> **Excerpted text**:
━━━━━━

Senate Bill 881 (S-1) would amend Public Act 3 of 1939 in line with changes
proposed by Senate Bill 880 (S-1).
Senate Bills 880 and 881 are tie-barred to each other and to Senate Bill 353.
Senate Bill 353 (S-2)
The MEAP
The Act requires the DHHS to provide energy assistance through payment or partial payment
of bills for electricity, natural gas, propane, heating, oil, or other heating fuels for eligible low-
income households through MEAP. Currently, "eligible low-income household" means a
household with a household income of not more than 150% of the Federal poverty guidelines.
The bill would sunset this definition on September 30, 2025.
After October 1, 2025, "eligible low-income household would mean a household with a
household income of not more than 60% of the State median income and whose electric utility
did not opt-out of collecting low-income energy assistance funding factor.1 "State median
income" would mean the State median income promulgated by the Secretary of the United
States Department of Health and Human Services in accordance with procedures established
under Section 2002 of the Social Security Act 2 and adjusted, in accordance with regulations
prescribed by the Secretary, to take into account the number of individuals in the household.
Generally, the Act requires energy assistance to include services that will enable participants
to become or move towards self-sufficiency. This includes assisting participants in using
energy services to optimize energy efficiency. The bill would delete this example. Instead, it
would specify that, among other things, energy assistance could include referral to
weatherization or energy waste reduction programs and services. Additionally, the bill would
require the DHHS to notify participants that they were eligible for other services under the
program, including energy waste reduction products and services offered by an energy
provider or a home weatherization assistance program.

━━━━━━

> **Dataset extract**:

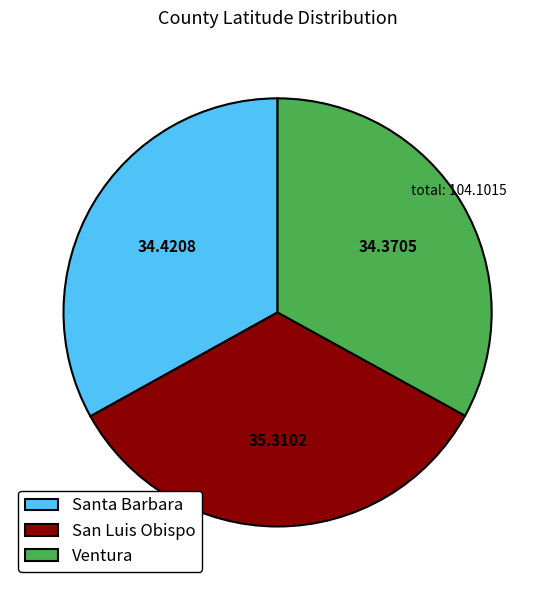

Count the number of slices in the pie.

3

━━━━━━

> **Task item A**:
Which Senate bills does the energy assistance bill summary name? List each one with its substitute designation.
> **Task item B**:
Could you resume the energy assistance bill summary, picking up right after its last sentence?

> **Response area A**:
Senate Bill 881 (S-1), Senate Bill 880 (S-1), Senate Bill 353 (S-2)

> **Response area B**:
The bill also would require the DHHS to prioritize providing energy assistance to vulnerable
populations. "Vulnerable population" would mean households experiencing energy insecurity
that have at least one member that meets the following criteria:
-- A child under five years of age.
-- An individual with a disability.
1
Under Public Act 3 of 1939, an electric utility, municipally owned electric utility, or cooperative electric
utility may elect to not collect a low-income energy assistance funding factor by annually filing a notice
with the MPSC by July 1. A utility that elects to not collect a low-income energy assistance funding factor
cannot shut off service to any residential customer from November 1 to April 15 for nonpayment of a
delinquent account.
2
Generally, Section 2002 of the Social Security Act entitles each state to payment for each fiscal year
in an amount equal to its allotment for that year, to be used by the state for services such as child care,
transportation, family planning, counseling, and more.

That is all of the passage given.